Source texts of formatted documents:
[Start of Attachment]

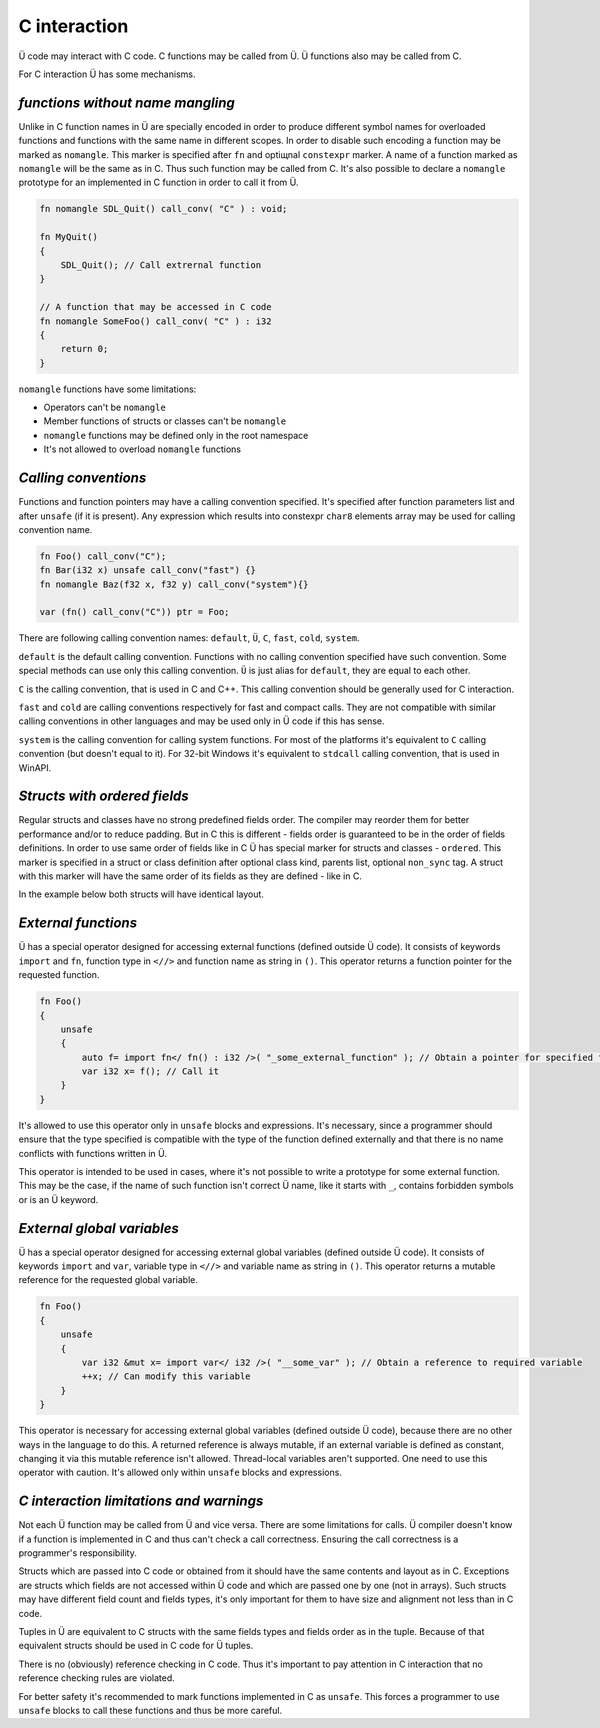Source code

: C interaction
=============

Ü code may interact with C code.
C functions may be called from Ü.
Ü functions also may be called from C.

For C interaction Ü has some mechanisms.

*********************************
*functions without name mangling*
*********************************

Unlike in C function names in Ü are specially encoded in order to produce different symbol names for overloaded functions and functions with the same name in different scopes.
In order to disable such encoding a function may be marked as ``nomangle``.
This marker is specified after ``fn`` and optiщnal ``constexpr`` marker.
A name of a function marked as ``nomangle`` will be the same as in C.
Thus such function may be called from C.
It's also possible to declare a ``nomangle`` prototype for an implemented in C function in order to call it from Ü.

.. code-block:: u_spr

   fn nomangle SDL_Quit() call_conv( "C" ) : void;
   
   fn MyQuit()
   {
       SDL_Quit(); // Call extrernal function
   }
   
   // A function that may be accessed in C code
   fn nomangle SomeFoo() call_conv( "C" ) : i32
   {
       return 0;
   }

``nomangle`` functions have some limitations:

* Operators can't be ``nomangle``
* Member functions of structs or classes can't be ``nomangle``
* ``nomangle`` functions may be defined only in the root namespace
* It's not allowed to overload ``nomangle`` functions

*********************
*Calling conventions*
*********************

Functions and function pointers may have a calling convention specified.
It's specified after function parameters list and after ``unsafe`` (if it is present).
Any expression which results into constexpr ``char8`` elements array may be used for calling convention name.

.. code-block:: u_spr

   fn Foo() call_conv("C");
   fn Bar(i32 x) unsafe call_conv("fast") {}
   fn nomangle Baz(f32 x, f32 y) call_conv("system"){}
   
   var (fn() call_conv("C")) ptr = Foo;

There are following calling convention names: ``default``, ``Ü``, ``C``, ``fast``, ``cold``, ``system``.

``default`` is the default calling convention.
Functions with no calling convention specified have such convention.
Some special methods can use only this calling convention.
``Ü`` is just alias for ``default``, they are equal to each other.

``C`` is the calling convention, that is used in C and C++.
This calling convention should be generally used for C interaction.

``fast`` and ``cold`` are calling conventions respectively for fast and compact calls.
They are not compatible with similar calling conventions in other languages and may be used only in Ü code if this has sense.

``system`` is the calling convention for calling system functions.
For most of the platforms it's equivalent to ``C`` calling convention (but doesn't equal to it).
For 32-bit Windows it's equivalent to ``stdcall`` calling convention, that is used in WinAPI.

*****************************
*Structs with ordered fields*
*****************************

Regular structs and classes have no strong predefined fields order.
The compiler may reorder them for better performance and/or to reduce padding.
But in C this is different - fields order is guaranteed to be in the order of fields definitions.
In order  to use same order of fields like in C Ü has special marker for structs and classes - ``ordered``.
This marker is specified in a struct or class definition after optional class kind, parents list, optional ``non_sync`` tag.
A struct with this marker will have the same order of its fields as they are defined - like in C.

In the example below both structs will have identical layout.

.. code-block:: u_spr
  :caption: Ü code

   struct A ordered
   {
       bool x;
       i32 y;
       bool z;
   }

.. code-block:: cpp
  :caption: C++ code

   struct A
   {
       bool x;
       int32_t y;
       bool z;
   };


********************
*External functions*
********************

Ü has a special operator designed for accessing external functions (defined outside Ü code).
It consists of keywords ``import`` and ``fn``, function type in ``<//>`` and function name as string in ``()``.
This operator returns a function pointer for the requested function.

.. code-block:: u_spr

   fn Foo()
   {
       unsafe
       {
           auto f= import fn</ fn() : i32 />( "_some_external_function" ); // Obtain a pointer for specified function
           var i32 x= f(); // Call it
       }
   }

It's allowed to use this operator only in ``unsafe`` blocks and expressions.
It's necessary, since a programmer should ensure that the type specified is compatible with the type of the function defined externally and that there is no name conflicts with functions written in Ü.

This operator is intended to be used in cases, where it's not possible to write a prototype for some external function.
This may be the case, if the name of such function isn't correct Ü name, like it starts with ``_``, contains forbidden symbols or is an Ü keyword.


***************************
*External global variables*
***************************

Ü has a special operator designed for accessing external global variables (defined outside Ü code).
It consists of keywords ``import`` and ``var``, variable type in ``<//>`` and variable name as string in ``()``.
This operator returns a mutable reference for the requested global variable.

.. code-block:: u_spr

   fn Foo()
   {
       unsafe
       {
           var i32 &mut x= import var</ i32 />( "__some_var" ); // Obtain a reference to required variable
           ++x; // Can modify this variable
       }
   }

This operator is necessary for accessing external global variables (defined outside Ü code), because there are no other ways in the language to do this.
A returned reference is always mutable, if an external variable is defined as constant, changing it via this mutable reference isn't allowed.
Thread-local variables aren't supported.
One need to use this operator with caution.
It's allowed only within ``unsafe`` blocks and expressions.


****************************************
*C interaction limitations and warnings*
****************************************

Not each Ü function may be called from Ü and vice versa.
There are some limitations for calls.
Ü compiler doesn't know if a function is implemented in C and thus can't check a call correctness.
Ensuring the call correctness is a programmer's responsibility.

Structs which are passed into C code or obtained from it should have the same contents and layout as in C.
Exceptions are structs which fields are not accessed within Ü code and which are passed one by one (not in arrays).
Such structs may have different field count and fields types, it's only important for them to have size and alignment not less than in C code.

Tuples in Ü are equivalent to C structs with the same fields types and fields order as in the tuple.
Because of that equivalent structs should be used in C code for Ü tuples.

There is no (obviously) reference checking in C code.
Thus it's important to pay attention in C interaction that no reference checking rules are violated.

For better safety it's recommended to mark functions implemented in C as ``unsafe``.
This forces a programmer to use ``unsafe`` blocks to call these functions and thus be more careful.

[End of Attachment]

Work to complete —
This task calls for an exact reproduction of the lines that start at the one containing "It's allowed only" and continue to the end of the entries above.

Solution for this problem —
It's allowed only within ``unsafe`` blocks and expressions.


****************************************
*C interaction limitations and warnings*
****************************************

Not each Ü function may be called from Ü and vice versa.
There are some limitations for calls.
Ü compiler doesn't know if a function is implemented in C and thus can't check a call correctness.
Ensuring the call correctness is a programmer's responsibility.

Structs which are passed into C code or obtained from it should have the same contents and layout as in C.
Exceptions are structs which fields are not accessed within Ü code and which are passed one by one (not in arrays).
Such structs may have different field count and fields types, it's only important for them to have size and alignment not less than in C code.

Tuples in Ü are equivalent to C structs with the same fields types and fields order as in the tuple.
Because of that equivalent structs should be used in C code for Ü tuples.

There is no (obviously) reference checking in C code.
Thus it's important to pay attention in C interaction that no reference checking rules are violated.

For better safety it's recommended to mark functions implemented in C as ``unsafe``.
This forces a programmer to use ``unsafe`` blocks to call these functions and thus be more careful.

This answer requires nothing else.